PROBLEM DETAILS:
The line that contains "the person in black jacket at (x=151, y=187), 12828" marks the end: retype the data below exactly from its first line through that line.

SUPPLIED INFORMATION:
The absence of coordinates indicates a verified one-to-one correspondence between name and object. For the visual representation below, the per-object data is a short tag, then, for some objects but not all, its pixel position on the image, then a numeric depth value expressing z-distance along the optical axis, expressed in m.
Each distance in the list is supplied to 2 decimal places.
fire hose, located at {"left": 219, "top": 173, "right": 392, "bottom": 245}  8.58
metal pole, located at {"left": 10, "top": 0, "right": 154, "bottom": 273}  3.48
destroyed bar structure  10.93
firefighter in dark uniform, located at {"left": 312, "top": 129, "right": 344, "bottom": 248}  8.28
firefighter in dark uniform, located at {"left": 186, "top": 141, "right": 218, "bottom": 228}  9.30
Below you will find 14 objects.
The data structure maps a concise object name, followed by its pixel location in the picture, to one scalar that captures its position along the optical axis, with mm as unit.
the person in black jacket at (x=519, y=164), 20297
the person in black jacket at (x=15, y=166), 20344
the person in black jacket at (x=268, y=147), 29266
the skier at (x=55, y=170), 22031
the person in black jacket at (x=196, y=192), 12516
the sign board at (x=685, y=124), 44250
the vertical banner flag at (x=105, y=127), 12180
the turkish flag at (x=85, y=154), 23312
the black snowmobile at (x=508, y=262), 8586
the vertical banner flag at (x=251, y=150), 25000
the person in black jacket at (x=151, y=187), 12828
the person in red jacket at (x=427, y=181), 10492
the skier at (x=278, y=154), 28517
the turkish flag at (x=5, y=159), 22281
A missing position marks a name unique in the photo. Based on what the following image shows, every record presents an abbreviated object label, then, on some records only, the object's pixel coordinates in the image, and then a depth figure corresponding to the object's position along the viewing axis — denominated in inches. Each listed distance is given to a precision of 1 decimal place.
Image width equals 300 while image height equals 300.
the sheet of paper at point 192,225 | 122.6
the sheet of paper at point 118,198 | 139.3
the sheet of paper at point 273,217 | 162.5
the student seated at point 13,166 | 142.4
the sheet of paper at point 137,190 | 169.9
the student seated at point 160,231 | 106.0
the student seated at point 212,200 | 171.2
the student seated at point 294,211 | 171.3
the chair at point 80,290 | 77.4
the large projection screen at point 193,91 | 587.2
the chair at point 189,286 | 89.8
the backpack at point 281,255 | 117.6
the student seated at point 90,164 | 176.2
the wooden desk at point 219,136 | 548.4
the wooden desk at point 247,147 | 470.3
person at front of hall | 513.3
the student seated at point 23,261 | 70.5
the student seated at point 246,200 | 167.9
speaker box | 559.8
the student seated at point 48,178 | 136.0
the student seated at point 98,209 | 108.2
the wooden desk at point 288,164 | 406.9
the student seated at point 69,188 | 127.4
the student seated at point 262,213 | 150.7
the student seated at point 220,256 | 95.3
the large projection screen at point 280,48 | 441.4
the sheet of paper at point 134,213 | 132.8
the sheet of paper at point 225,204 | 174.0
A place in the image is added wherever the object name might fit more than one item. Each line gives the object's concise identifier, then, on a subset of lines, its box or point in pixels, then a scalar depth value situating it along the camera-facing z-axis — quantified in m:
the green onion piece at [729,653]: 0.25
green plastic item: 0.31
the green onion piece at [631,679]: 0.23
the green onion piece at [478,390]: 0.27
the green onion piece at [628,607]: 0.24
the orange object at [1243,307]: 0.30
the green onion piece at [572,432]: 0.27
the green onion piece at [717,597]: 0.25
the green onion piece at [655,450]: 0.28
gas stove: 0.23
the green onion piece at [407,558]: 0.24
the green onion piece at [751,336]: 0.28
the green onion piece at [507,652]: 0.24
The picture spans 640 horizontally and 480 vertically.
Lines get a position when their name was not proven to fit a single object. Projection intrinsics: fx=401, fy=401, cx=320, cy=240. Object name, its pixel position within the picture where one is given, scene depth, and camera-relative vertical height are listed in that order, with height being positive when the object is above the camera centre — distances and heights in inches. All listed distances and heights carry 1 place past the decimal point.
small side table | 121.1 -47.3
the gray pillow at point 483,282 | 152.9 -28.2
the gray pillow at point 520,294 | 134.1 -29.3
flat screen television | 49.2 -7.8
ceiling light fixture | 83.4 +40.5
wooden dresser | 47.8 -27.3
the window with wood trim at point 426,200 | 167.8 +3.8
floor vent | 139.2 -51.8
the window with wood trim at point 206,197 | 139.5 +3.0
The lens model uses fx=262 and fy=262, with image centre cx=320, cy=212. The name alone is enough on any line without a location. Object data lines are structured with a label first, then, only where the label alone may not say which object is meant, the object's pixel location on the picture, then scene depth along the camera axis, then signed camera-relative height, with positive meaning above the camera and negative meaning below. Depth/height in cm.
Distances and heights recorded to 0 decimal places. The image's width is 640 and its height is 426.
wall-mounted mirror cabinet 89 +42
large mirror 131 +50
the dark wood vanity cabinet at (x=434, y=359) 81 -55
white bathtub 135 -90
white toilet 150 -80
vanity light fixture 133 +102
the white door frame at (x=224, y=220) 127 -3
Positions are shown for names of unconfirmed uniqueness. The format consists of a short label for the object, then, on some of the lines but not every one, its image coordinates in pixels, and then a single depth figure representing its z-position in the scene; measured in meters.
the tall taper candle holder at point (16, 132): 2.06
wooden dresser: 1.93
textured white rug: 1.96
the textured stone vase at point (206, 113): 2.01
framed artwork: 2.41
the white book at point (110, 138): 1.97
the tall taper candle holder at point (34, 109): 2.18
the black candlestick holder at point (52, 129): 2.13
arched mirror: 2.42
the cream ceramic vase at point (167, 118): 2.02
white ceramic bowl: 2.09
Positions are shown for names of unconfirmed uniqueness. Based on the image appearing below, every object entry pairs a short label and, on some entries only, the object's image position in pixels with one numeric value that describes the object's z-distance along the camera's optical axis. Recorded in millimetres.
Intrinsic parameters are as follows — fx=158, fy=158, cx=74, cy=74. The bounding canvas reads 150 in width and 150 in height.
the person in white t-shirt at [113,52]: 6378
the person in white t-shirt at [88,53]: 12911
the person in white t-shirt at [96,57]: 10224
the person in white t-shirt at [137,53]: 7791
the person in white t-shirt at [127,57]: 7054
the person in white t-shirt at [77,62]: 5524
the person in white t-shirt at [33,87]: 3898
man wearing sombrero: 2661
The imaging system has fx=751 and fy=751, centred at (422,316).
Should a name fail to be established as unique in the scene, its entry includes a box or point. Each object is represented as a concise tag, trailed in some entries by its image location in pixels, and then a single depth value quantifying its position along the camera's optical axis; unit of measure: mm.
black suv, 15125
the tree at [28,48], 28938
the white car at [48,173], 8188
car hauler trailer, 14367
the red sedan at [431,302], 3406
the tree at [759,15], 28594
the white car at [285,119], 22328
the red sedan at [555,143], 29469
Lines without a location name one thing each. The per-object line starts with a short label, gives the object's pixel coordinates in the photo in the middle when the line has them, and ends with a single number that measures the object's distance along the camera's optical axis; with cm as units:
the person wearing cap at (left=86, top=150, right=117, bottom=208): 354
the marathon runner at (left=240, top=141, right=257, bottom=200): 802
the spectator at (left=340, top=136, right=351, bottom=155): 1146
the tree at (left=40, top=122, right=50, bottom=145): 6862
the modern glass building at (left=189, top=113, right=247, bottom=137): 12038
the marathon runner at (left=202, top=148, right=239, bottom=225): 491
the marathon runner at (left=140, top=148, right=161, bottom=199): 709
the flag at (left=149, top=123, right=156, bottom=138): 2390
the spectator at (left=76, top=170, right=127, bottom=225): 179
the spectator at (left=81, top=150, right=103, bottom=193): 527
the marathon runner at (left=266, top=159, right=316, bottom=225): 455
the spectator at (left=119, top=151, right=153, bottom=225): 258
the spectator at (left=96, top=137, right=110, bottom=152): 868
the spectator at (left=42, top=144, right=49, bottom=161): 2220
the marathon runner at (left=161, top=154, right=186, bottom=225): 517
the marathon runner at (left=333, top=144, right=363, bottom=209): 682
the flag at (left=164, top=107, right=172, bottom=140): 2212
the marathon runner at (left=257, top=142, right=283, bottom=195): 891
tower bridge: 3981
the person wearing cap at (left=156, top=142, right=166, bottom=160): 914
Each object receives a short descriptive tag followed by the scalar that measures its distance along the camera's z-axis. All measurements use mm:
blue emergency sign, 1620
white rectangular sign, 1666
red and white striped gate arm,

ANSWER AREA:
The absence of coordinates indicates a verified one-to-one correspondence between name and object. For the visual representation below, the per-object data is a short tag, then, for some objects but not all, its pixel position on the image, then a numeric depth value expressing z-distance along the optical axis, expressed in m.
Each distance in the list is supplied to 2 decimal places.
fire hose, located at {"left": 219, "top": 173, "right": 392, "bottom": 245}  8.58
metal pole, located at {"left": 10, "top": 0, "right": 154, "bottom": 273}  3.48
destroyed bar structure  10.93
firefighter in dark uniform, located at {"left": 312, "top": 129, "right": 344, "bottom": 248}  8.28
firefighter in dark uniform, located at {"left": 186, "top": 141, "right": 218, "bottom": 228}  9.30
Below you will find 14 objects.
The data structure maps a concise object name, followed by its pixel location in the picture, to one scalar that captures its position along the optical axis, with mm as unit.
the person in black jacket at (x=519, y=164), 20297
the person in black jacket at (x=15, y=166), 20344
the person in black jacket at (x=268, y=147), 29266
the skier at (x=55, y=170), 22031
the person in black jacket at (x=196, y=192), 12516
the sign board at (x=685, y=124), 44250
the vertical banner flag at (x=105, y=127), 12180
the turkish flag at (x=85, y=154), 23312
the black snowmobile at (x=508, y=262), 8586
the vertical banner flag at (x=251, y=150), 25000
the person in black jacket at (x=151, y=187), 12828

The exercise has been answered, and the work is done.